Б. Д.: Поскольку не все знают, что это такое, лучше пояснить.

И. У.: Каждому из нас приходилось сталкиваться с такой ситуацией: когда мы покупаем новый прибор (от микроволновки до мобильного телефона), оказывается, что судя по очень толстой инструкции, эта штука умеет много всего делать. Но понять, как от нее добиться, чтобы она все это делала, нет никакой возможности. И, как правило, человек пользуется очень узким спектром возможностей - из 100% он использует 6-7%, и это нормально. В жизни вообще так часто бывает. Мы покупаем какую-нибудь скороварку для блинов. Один раз ее используем и кладем на дальнюю полку, чтобы больше не доставать.

Д. И.: Так мы и судьбу свою используем на те же 6 – 7% по сравнению со своими возможностями.

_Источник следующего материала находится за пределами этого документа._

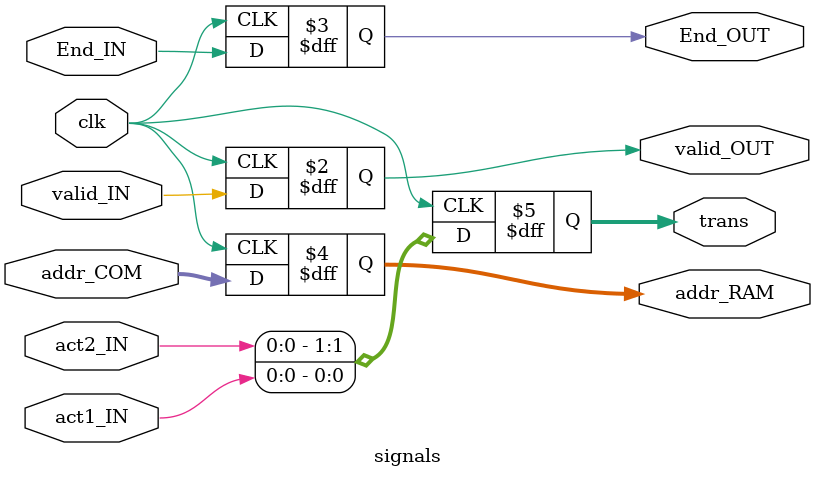
<source format=v>
module signals(
	clk,
	valid_IN,
	End_IN,
	act1_IN,
	act2_IN,
	addr_COM,
	valid_OUT,
	End_OUT,
	addr_RAM,
	trans
);

	input clk;
	input valid_IN;
	input End_IN;
	input act1_IN;
	input act2_IN;
	input [63:0] addr_COM;
	
	output reg valid_OUT;
	output reg End_OUT;
	output reg [63:0] addr_RAM;
	output reg [1:0] trans;
	
always @(posedge clk) begin
	valid_OUT <= valid_IN;
	End_OUT <= End_IN;
	addr_RAM <= addr_COM;
	trans[0] <= act1_IN;
	trans[1] <= act2_IN;
	$display("trans = %b",trans);
	if(valid_IN) begin
		$display("Dato valido");
	end else begin
		$display("Dato no valido");
	end
end

endmodule
</source>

И. У.: Да, наверное. Но эта проблема в значительной степени объясняется тем, что все приборы, в которых есть вычислительные устройства, от банкомата до компьютера и микроволновки, ведут себя по отношению к людям очень недружелюбно. Их проектировали люди с техническими мозгами, у которых все получается, если они захотят, а не обычные люди, которые с техникой на «вы». А потом оказывается, что банкомат задает мне какие-то ненужные вопросы, а я не тот номер ввожу - и он отправляет мои деньги неизвестно куда.

Б. Д.: То есть машина настроена так, что она выполняет свои функции, а не так, чтобы ее понимал человек.

И. У.: Получается, машина направлена на какие-то собственные цели, и эти цели не всегда согласуются с нашими, а потому нам неудобно с ней общаться. Она заставляет нас обслуживать какие-то свои нужды. Например, Windows задает мне вопрос, а не установить ли такое, а не сделать ли тебе такое? Господи, самые полезные источники в Интернете - это справочники техслужб Windows, которые можно отключить, чтобы стало легче жить. Для того чтобы человеку было комфортно и удобно общаться с техникой, нужно сделать это взаимодействие соответствующим «человеческому формату». А как оно устроено? Становится понятным, что здесь не работают расхожие представления традиционной лингвистики.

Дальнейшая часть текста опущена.